Exercise goal
Gather every line from the entries below that includes "back".

Keypoint coordinate data
————

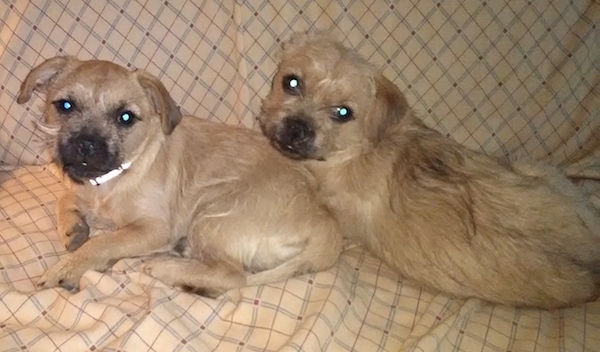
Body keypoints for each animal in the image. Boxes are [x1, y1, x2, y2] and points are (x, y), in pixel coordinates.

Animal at [17, 55, 342, 296]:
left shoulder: (153, 229)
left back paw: (165, 269)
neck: (115, 179)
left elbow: (102, 243)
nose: (87, 144)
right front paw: (72, 228)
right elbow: (65, 198)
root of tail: (326, 226)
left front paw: (67, 268)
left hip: (213, 211)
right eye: (65, 105)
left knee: (233, 276)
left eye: (125, 117)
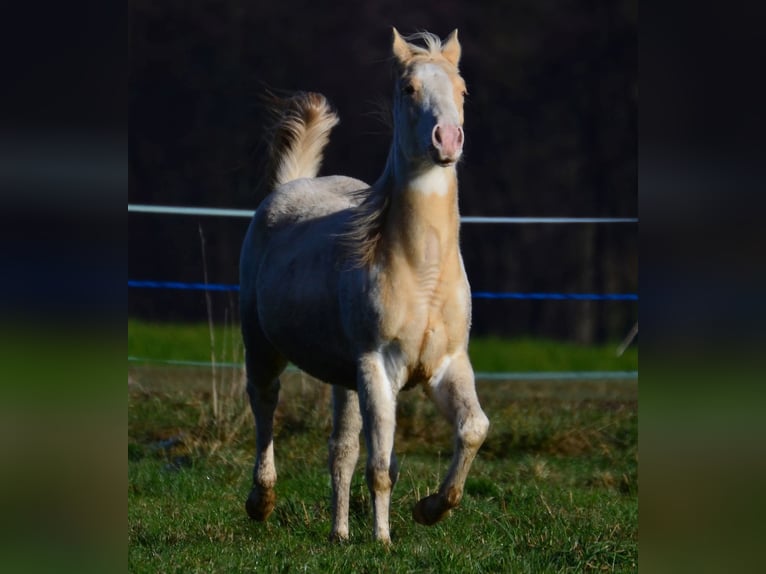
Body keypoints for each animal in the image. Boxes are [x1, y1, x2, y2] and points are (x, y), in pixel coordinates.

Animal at [239, 28, 489, 544]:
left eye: (463, 90)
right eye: (409, 88)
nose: (447, 139)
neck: (422, 273)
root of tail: (289, 187)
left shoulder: (448, 364)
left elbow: (473, 428)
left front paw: (431, 508)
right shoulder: (378, 367)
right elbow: (380, 466)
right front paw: (383, 540)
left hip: (344, 378)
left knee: (340, 449)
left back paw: (339, 534)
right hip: (262, 344)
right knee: (264, 403)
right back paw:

————

Solution to this exercise
left back paw: (165, 269)
left back paw: (339, 534)
right back paw:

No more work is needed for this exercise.